Here’s how it unfolded:
- Raise $425 million from ETH whales.
- Sell ETH OTC to avoid crashing the price on exchanges.
- Buy a majority stake in a relatively unknown public company (Sharplink).
- Declare an Ethereum treasury strategy, sparking interest.
- Let speculation reprice the equity, effectively boosting the perceived value of ETH.
This wasn’t about waiting for ETH to climb organically. It was about crafting a financial wrapper that priced ETH higher through traditional equities.
“Valuation in public markets is based on belief — and belief can be engineered.” — Anonymous VC
And this time, belief turned each ETH into six figures of equity exposure.

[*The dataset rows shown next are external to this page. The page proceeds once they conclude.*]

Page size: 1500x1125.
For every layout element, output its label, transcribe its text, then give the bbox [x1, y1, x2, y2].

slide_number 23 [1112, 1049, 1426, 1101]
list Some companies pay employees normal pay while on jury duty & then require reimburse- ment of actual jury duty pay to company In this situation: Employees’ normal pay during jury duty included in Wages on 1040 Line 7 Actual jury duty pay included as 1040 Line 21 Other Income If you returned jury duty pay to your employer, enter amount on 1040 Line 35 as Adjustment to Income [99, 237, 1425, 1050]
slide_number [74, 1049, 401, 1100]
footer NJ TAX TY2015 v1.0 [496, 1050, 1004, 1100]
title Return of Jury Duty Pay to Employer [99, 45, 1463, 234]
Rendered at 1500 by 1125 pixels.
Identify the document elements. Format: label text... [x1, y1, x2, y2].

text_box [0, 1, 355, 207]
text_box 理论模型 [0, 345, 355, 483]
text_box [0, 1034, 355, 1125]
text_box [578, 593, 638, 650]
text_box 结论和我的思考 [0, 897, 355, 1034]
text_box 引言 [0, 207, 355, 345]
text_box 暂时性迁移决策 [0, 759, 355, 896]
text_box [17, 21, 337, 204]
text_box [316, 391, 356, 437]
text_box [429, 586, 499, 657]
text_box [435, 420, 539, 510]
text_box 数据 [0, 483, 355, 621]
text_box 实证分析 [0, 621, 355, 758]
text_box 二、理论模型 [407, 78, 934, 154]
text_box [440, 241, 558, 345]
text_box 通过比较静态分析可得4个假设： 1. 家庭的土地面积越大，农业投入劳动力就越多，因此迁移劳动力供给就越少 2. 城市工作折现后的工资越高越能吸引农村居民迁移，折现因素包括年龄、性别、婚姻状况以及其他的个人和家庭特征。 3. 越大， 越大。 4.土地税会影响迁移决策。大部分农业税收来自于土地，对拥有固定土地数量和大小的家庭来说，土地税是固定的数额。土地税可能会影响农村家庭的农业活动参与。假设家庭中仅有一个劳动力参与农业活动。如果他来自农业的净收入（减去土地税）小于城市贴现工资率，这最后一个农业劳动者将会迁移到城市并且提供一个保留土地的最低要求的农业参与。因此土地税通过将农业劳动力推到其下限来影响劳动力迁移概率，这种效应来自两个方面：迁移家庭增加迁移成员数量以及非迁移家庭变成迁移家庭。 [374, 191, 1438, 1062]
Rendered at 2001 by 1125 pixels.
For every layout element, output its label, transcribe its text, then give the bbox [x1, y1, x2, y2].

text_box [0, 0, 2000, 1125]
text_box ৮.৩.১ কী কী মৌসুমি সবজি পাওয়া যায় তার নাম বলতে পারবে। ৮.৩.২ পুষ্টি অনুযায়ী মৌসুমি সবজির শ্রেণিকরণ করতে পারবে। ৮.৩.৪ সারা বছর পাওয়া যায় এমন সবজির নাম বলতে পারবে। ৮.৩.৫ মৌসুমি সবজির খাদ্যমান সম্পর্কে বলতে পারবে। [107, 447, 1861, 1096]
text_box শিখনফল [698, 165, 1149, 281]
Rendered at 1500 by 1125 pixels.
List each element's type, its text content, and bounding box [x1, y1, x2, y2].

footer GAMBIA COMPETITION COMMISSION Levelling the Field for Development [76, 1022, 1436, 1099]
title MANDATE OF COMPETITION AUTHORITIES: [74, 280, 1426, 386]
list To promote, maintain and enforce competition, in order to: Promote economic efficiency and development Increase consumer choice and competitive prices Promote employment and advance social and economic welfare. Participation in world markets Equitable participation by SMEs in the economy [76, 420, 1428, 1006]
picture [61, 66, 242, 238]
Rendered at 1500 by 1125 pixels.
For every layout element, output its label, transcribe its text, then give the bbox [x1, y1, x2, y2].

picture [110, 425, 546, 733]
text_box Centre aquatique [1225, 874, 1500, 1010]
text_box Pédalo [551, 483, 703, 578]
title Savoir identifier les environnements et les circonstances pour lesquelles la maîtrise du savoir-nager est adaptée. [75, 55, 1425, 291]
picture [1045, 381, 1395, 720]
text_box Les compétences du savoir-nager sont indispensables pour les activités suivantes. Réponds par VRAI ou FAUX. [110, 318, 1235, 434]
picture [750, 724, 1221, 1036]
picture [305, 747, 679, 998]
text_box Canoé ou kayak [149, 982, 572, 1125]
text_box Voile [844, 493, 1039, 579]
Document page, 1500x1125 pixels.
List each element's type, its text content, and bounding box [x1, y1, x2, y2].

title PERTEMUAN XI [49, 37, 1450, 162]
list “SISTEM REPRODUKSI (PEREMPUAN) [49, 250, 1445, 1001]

Ironically, while on-chain data shows every ETH move, the real strategy unfolded in corporate filings, stock placements, and Nasdaq mechanics — areas where crypto-native users rarely look.
For instance, Joseph Lubin (founder of Consensys) is believed to hold large amounts of ETH from the 2015 ICO. Through this strategy, such dormant tokens could be turned into inflated, publicly tradable equity, free from price impact.
As retail investors noticed the Sharplink rally, speculation spiked. Will others follow suit?
- Will we see Polkadot, Avalanche, or even BSV trying to pull similar moves?
- Could low-float stocks become the new DeFi derivatives?
The risk of copycat strategies is real — and could define the next bull market narrative.
Let’s be clear: this isn’t DeFi. It’s financial theater, performed on the Nasdaq stage. But it’s clever, and it worked.
The full story, along with on-chain data and timeline breakdowns, is available on TokenBestNews, which was among the first to document how ETH was effectively sold at $16,696 — without ever reaching that price on Coinbase or Binance.
As George Soros once said:
“When I see a bubble forming, I rush in to buy more.”
Whether this becomes a template or a one-off, one thing is clear: Ethereum’s valuation now lives in more than one market — and some players know how to extract the maximum value from both.